» **Extracted page text data**
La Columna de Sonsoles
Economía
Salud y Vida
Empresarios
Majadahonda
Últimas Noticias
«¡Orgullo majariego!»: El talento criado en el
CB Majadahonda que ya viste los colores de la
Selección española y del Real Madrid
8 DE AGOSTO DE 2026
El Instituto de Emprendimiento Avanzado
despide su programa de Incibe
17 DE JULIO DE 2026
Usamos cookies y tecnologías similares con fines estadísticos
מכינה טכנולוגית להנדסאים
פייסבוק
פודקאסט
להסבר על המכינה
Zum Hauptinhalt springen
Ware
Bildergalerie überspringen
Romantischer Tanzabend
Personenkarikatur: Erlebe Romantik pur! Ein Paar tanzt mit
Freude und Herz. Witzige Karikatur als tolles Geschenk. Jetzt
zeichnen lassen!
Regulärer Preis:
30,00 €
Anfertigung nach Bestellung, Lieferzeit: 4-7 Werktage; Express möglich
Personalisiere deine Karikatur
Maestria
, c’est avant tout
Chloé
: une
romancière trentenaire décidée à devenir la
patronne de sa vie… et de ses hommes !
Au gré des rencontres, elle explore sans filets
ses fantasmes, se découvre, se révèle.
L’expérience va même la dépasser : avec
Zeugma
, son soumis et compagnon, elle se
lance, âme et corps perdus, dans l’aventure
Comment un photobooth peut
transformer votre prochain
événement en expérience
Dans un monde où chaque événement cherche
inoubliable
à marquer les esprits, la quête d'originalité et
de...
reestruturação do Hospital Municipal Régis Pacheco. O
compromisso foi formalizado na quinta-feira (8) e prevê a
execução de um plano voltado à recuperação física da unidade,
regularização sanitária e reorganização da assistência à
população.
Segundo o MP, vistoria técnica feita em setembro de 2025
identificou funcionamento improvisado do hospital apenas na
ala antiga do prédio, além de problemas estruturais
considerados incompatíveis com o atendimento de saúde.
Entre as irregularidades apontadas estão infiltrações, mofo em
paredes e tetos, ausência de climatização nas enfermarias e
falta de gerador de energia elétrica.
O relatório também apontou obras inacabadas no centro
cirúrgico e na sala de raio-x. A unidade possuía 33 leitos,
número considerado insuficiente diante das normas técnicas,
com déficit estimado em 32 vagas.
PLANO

» **Task objective**
All of the data above is to be transcribed without alteration.

» **Written reply**
La Columna de Sonsoles
Economía
Salud y Vida
Empresarios
Majadahonda
Últimas Noticias
«¡Orgullo majariego!»: El talento criado en el
CB Majadahonda que ya viste los colores de la
Selección española y del Real Madrid
8 DE AGOSTO DE 2026
El Instituto de Emprendimiento Avanzado
despide su programa de Incibe
17 DE JULIO DE 2026
Usamos cookies y tecnologías similares con fines estadísticos
מכינה טכנולוגית להנדסאים
פייסבוק
פודקאסט
להסבר על המכינה
Zum Hauptinhalt springen
Ware
Bildergalerie überspringen
Romantischer Tanzabend
Personenkarikatur: Erlebe Romantik pur! Ein Paar tanzt mit
Freude und Herz. Witzige Karikatur als tolles Geschenk. Jetzt
zeichnen lassen!
Regulärer Preis:
30,00 €
Anfertigung nach Bestellung, Lieferzeit: 4-7 Werktage; Express möglich
Personalisiere deine Karikatur
Maestria
, c’est avant tout
Chloé
: une
romancière trentenaire décidée à devenir la
patronne de sa vie… et de ses hommes !
Au gré des rencontres, elle explore sans filets
ses fantasmes, se découvre, se révèle.
L’expérience va même la dépasser : avec
Zeugma
, son soumis et compagnon, elle se
lance, âme et corps perdus, dans l’aventure
Comment un photobooth peut
transformer votre prochain
événement en expérience
Dans un monde où chaque événement cherche
inoubliable
à marquer les esprits, la quête d'originalité et
de...
reestruturação do Hospital Municipal Régis Pacheco. O
compromisso foi formalizado na quinta-feira (8) e prevê a
execução de um plano voltado à recuperação física da unidade,
regularização sanitária e reorganização da assistência à
população.
Segundo o MP, vistoria técnica feita em setembro de 2025
identificou funcionamento improvisado do hospital apenas na
ala antiga do prédio, além de problemas estruturais
considerados incompatíveis com o atendimento de saúde.
Entre as irregularidades apontadas estão infiltrações, mofo em
paredes e tetos, ausência de climatização nas enfermarias e
falta de gerador de energia elétrica.
O relatório também apontou obras inacabadas no centro
cirúrgico e na sala de raio-x. A unidade possuía 33 leitos,
número considerado insuficiente diante das normas técnicas,
com déficit estimado em 32 vagas.
PLANO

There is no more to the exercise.